* What you need to do *
Retype the lines below exactly, starting at the line that contains "genus: Geum" and ending at the line that contains "scientific name: Cyperus patulus", with both of those lines included.

Data excerpts:
──────────

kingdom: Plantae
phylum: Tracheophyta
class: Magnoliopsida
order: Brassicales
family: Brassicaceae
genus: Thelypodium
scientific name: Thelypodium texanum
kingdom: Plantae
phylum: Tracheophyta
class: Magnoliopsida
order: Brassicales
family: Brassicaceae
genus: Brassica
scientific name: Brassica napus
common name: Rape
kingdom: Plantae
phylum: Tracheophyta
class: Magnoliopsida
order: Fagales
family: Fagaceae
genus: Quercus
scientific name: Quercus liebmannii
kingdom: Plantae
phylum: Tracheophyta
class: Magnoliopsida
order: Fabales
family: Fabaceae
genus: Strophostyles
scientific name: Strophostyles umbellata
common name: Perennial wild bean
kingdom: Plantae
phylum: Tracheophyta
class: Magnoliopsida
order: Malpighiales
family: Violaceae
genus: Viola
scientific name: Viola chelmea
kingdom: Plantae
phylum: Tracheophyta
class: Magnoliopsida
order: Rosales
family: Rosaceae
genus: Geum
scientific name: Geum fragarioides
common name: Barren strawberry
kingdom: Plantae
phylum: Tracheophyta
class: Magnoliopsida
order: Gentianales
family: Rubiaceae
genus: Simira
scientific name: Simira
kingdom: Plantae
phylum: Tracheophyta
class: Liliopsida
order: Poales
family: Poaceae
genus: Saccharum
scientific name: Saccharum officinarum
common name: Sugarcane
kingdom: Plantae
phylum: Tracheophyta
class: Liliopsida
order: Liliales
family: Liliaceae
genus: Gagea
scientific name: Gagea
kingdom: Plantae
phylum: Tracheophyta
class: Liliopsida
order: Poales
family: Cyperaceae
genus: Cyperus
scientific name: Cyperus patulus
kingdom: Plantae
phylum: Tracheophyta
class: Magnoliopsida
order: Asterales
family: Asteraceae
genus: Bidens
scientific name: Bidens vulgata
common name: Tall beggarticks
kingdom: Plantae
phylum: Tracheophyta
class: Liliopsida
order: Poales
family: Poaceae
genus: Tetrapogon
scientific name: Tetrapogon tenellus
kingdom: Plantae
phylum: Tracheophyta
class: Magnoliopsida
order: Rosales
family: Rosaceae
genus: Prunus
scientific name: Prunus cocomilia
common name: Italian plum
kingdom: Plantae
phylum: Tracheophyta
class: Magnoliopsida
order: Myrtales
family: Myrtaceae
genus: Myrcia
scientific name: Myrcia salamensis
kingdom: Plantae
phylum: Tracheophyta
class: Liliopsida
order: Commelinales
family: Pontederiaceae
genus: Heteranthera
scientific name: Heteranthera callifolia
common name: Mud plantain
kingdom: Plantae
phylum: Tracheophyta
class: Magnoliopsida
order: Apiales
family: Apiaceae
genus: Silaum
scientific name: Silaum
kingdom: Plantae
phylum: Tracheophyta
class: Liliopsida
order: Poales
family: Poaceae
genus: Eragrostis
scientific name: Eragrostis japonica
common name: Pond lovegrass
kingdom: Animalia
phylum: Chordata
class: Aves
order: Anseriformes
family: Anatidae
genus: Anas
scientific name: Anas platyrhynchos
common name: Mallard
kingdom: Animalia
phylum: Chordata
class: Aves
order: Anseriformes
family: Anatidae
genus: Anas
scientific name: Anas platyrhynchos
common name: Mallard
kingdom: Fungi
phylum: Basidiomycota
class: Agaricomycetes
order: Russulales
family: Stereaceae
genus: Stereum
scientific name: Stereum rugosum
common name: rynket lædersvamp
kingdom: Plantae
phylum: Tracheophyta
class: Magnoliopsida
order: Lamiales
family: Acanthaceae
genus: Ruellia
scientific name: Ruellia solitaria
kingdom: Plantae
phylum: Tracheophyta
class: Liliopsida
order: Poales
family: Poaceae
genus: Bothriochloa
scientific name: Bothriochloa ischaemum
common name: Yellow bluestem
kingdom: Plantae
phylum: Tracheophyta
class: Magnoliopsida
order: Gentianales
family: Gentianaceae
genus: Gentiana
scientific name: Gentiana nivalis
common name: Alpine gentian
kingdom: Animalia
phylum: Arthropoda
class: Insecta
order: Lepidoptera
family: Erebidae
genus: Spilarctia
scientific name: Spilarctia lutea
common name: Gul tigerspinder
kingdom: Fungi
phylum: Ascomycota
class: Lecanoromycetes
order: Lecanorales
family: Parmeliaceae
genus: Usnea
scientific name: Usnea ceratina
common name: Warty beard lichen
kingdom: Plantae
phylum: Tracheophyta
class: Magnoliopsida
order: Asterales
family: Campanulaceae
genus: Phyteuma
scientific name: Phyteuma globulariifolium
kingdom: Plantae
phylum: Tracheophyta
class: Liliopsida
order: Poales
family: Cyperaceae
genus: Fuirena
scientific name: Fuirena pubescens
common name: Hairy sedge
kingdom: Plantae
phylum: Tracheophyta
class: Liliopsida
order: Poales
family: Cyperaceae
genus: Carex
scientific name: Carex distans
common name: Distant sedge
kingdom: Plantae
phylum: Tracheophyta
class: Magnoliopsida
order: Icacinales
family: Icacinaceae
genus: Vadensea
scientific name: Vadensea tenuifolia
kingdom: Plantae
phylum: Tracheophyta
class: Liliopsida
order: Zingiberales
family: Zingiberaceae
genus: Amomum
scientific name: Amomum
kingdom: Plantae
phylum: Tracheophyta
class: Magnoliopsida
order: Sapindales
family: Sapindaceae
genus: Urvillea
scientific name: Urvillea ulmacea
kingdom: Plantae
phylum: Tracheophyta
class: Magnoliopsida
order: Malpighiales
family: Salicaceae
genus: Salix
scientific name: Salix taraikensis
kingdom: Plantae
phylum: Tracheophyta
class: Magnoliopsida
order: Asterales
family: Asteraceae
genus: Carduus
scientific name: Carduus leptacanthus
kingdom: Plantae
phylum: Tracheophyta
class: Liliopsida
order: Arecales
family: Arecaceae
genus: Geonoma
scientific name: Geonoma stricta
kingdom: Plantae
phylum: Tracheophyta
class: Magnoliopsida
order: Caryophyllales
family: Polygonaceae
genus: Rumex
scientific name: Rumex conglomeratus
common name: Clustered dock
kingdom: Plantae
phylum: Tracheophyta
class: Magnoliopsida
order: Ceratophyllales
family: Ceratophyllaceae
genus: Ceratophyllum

──────────

* Response below *
genus: Geum
scientific name: Geum fragarioides
common name: Barren strawberry
kingdom: Plantae
phylum: Tracheophyta
class: Magnoliopsida
order: Gentianales
family: Rubiaceae
genus: Simira
scientific name: Simira
kingdom: Plantae
phylum: Tracheophyta
class: Liliopsida
order: Poales
family: Poaceae
genus: Saccharum
scientific name: Saccharum officinarum
common name: Sugarcane
kingdom: Plantae
phylum: Tracheophyta
class: Liliopsida
order: Liliales
family: Liliaceae
genus: Gagea
scientific name: Gagea
kingdom: Plantae
phylum: Tracheophyta
class: Liliopsida
order: Poales
family: Cyperaceae
genus: Cyperus
scientific name: Cyperus patulus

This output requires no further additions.